● INSTRUCTION: Quote the text of every one of the records below word for word, line by line, and leave the pictures out of your answer.

### GIVEN INFORMATION

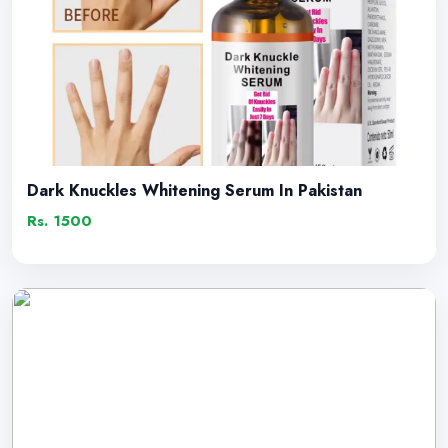
Dark Knuckles Whitening Serum In Pakistan
Rs. 1500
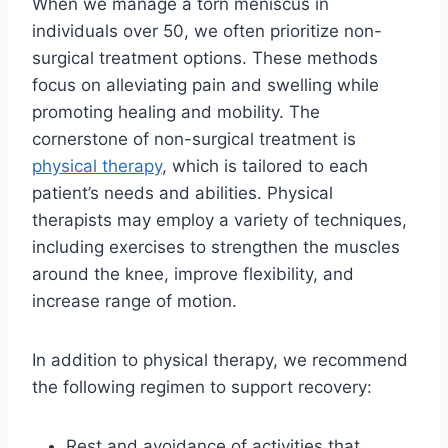
When we manage a torn meniscus in
individuals over 50, we often prioritize non-
surgical treatment options. These methods
focus on alleviating pain and swelling while
promoting healing and mobility. The
cornerstone of non-surgical treatment is
physical therapy
, which is tailored to each
patient’s needs and abilities. Physical
therapists may employ a variety of techniques,
including exercises to strengthen the muscles
around the knee, improve flexibility, and
increase range of motion.
In addition to physical therapy, we recommend
the following regimen to support recovery:
Rest and avoidance of activities that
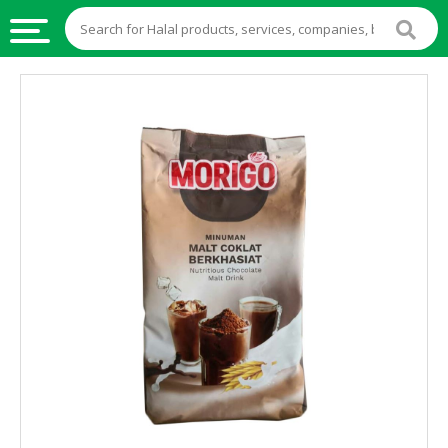
HALAL
FOOD
HALAL
FOOD
INGREDIENTS
HALAL
LIVE
STOCKS
HALAL
BEVERAGES
HALAL
FROZEN
FOODS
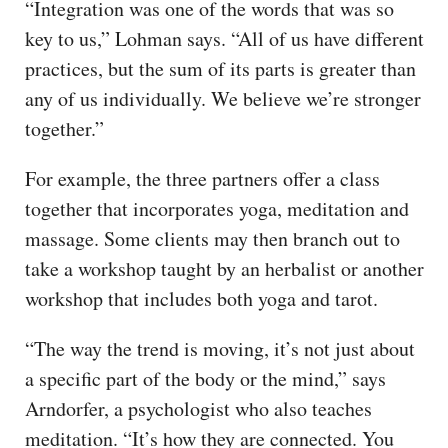
“Integration was one of the words that was so
key to us,” Lohman says. “All of us have different
practices, but the sum of its parts is greater than
any of us individually. We believe we’re stronger
together.”
For example, the three partners offer a class
together that incorporates yoga, meditation and
massage. Some clients may then branch out to
take a workshop taught by an herbalist or another
workshop that includes both yoga and tarot.
“The way the trend is moving, it’s not just about
a specific part of the body or the mind,” says
Arndorfer, a psychologist who also teaches
meditation. “It’s how they are connected. You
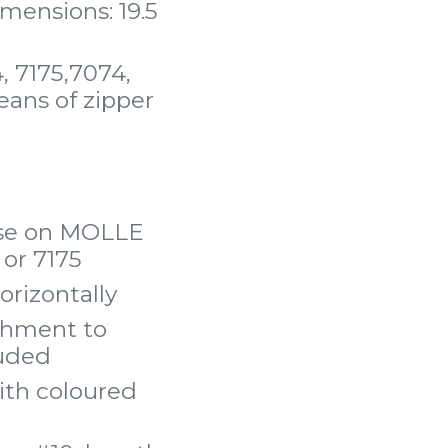
mensions: 19.5
, 7175,7074,
eans of zipper
 use on MOLLE
or 7175
orizontally
achment to
luded
ith coloured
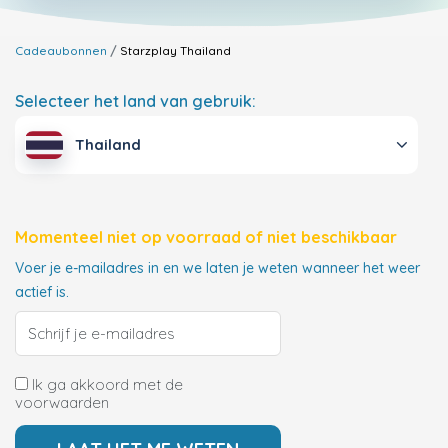
Cadeaubonnen
Starzplay
Thailand
Selecteer het land van gebruik:
Thailand
Momenteel niet op voorraad of niet beschikbaar
Voer je e-mailadres in en we laten je weten wanneer het weer
actief is.
Ik ga akkoord met de
voorwaarden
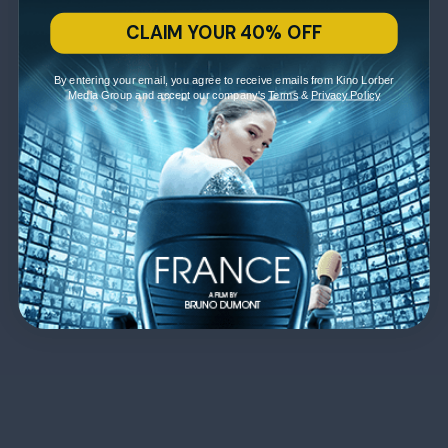
CLAIM YOUR 40% OFF
By entering your email, you agree to receive emails from Kino Lorber
Media Group and accept our company's
Terms
&
Privacy Policy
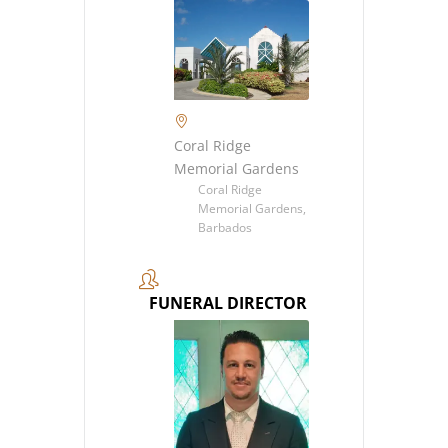
Coral Ridge
Memorial Gardens
Coral Ridge
Memorial Gardens,
Barbados
FUNERAL DIRECTOR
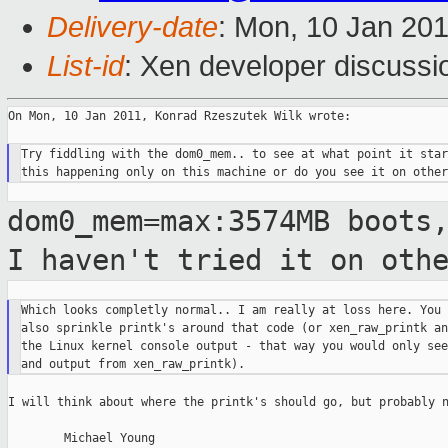
Delivery-date
: Mon, 10 Jan 20
List-id
: Xen developer discussi
On Mon, 10 Jan 2011, Konrad Rzeszutek Wilk wrote:

Try fiddling with the dom0_mem.. to see at what point it star
dom0_mem=max:3574MB boots
I haven't tried it
on oth
Which looks completly normal.. I am really at loss here. You 
also sprinkle printk's around that code (or xen_raw_printk an
the Linux kernel console output - that way you would only see
I will think about where the printk's should go, but probably n
        Michael Young
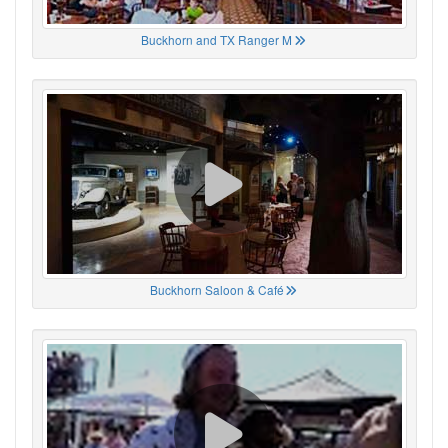
Buckhorn and TX Ranger M
Buckhorn Saloon & Café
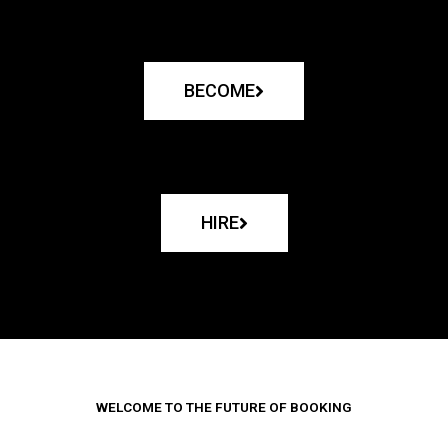
BECOME
HIRE
WELCOME TO THE FUTURE OF BOOKING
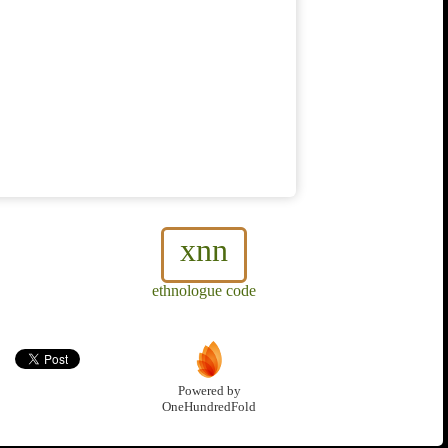
xnn
ethnologue code
Powered by
OneHundredFold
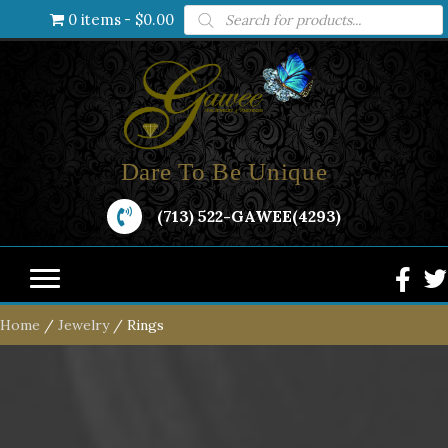
Products
0 items
$0.00
search
Dare To Be Unique
(713) 522-GAWEE(4293)
Home
/
Jewelry
/ Rings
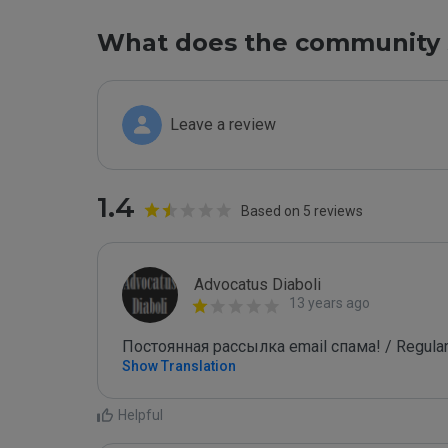
What does the community 
Leave a review
1.4
Based on 5 reviews
Advocatus Diaboli
13 years ago
Постоянная рассылка email спама! / Regular
Show Translation
Helpful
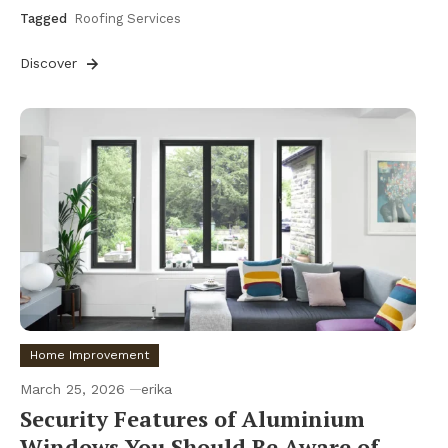
Tagged
Roofing Services
Discover
Home Improvement
March 25, 2026
erika
Security Features of Aluminium
Windows You Should Be Aware of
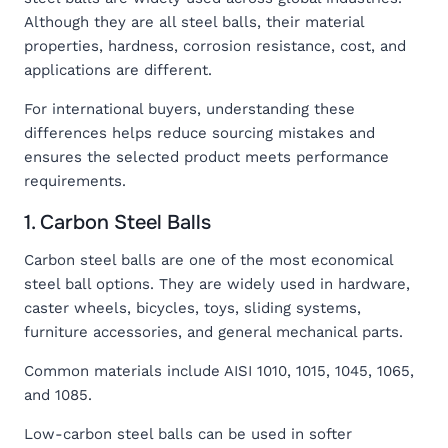
Although they are all steel balls, their material
properties, hardness, corrosion resistance, cost, and
applications are different.
For international buyers, understanding these
differences helps reduce sourcing mistakes and
ensures the selected product meets performance
requirements.
1. Carbon Steel Balls
Carbon steel balls are one of the most economical
steel ball options. They are widely used in hardware,
caster wheels, bicycles, toys, sliding systems,
furniture accessories, and general mechanical parts.
Common materials include AISI 1010, 1015, 1045, 1065,
and 1085.
Low-carbon steel balls can be used in softer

######

● YOUR RESPONSE:
Dark Knuckles Whitening Serum In Pakistan
Rs. 1500
When we manage a torn meniscus in
individuals over 50, we often prioritize non-
surgical treatment options. These methods
focus on alleviating pain and swelling while
promoting healing and mobility. The
cornerstone of non-surgical treatment is
physical therapy
, which is tailored to each
patient’s needs and abilities. Physical
therapists may employ a variety of techniques,
including exercises to strengthen the muscles
around the knee, improve flexibility, and
increase range of motion.
In addition to physical therapy, we recommend
the following regimen to support recovery:
Rest and avoidance of activities that
HALAL
FOOD
HALAL
FOOD
INGREDIENTS
HALAL
LIVE
STOCKS
HALAL
BEVERAGES
HALAL
FROZEN
FOODS
“Integration was one of the words that was so
key to us,” Lohman says. “All of us have different
practices, but the sum of its parts is greater than
any of us individually. We believe we’re stronger
together.”
For example, the three partners offer a class
together that incorporates yoga, meditation and
massage. Some clients may then branch out to
take a workshop taught by an herbalist or another
workshop that includes both yoga and tarot.
“The way the trend is moving, it’s not just about
a specific part of the body or the mind,” says
Arndorfer, a psychologist who also teaches
meditation. “It’s how they are connected. You
mensions: 19.5
, 7175,7074,
eans of zipper
 use on MOLLE
or 7175
orizontally
achment to
luded
ith coloured
Cadeaubonnen
Starzplay
Thailand
Selecteer het land van gebruik:
Thailand
Momenteel niet op voorraad of niet beschikbaar
Voer je e-mailadres in en we laten je weten wanneer het weer
actief is.
Ik ga akkoord met de
voorwaarden
CLAIM YOUR 40% OFF
By entering your email, you agree to receive emails from Kino Lorber
Media Group and accept our company's
Terms
&
Privacy Policy
Coral Ridge
Memorial Gardens
Coral Ridge
Memorial Gardens,
Barbados
FUNERAL DIRECTOR
Delivery-date
: Mon, 10 Jan 20
List-id
: Xen developer discussi
On Mon, 10 Jan 2011, Konrad Rzeszutek Wilk wrote:

Try fiddling with the dom0_mem.. to see at what point it star
dom0_mem=max:3574MB boots
I haven't tried it
on oth
Which looks completly normal.. I am really at loss here. You 
also sprinkle printk's around that code (or xen_raw_printk an
the Linux kernel console output - that way you would only see
I will think about where the printk's should go, but probably n
        Michael Young
Buckhorn and TX Ranger M
Buckhorn Saloon & Café
BECOME
HIRE
WELCOME TO THE FUTURE OF BOOKING
xnn
ethnologue code
Powered by
OneHundredFold
Products
0 items
$0.00
search
Dare To Be Unique
(713) 522-GAWEE(4293)
Home
/
Jewelry
/ Rings
What does the community 
Leave a review
1.4
Based on 5 reviews
Advocatus Diaboli
13 years ago
Постоянная рассылка email спама! / Regular
Show Translation
Helpful
Tagged
Roofing Services
Discover
Home Improvement
March 25, 2026
erika
Security Features of Aluminium
Windows You Should Be Aware of
Although they are all steel balls, their material
properties, hardness, corrosion resistance, cost, and
applications are different.
For international buyers, understanding these
differences helps reduce sourcing mistakes and
ensures the selected product meets performance
requirements.
1. Carbon Steel Balls
Carbon steel balls are one of the most economical
steel ball options. They are widely used in hardware,
caster wheels, bicycles, toys, sliding systems,
furniture accessories, and general mechanical parts.
Common materials include AISI 1010, 1015, 1045, 1065,
and 1085.
Low-carbon steel balls can be used in softer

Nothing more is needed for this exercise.